*** Data for processing Section Begins ***

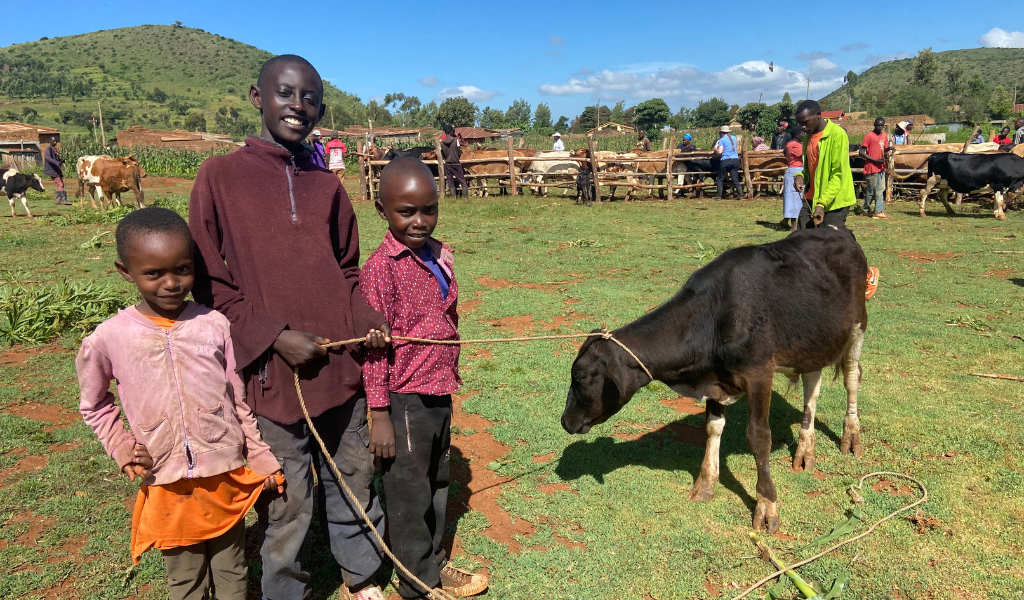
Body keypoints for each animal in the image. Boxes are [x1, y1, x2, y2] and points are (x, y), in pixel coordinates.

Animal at [565, 226, 868, 528]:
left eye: (580, 376)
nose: (565, 421)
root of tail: (837, 229)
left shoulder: (759, 373)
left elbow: (759, 437)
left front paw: (767, 506)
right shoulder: (714, 378)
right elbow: (712, 427)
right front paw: (706, 483)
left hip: (857, 326)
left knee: (852, 377)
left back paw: (851, 436)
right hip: (813, 341)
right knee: (812, 384)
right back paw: (805, 449)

*** Data for processing Section Ends ***

▸ **Work instruction**
Every line above that holds "left" should be copied out.

▸ **Answer for this exercise**
left eye: (580, 376)
left shoulder: (759, 373)
left elbow: (759, 437)
left front paw: (767, 506)
left hip: (857, 326)
left knee: (852, 377)
left back paw: (851, 436)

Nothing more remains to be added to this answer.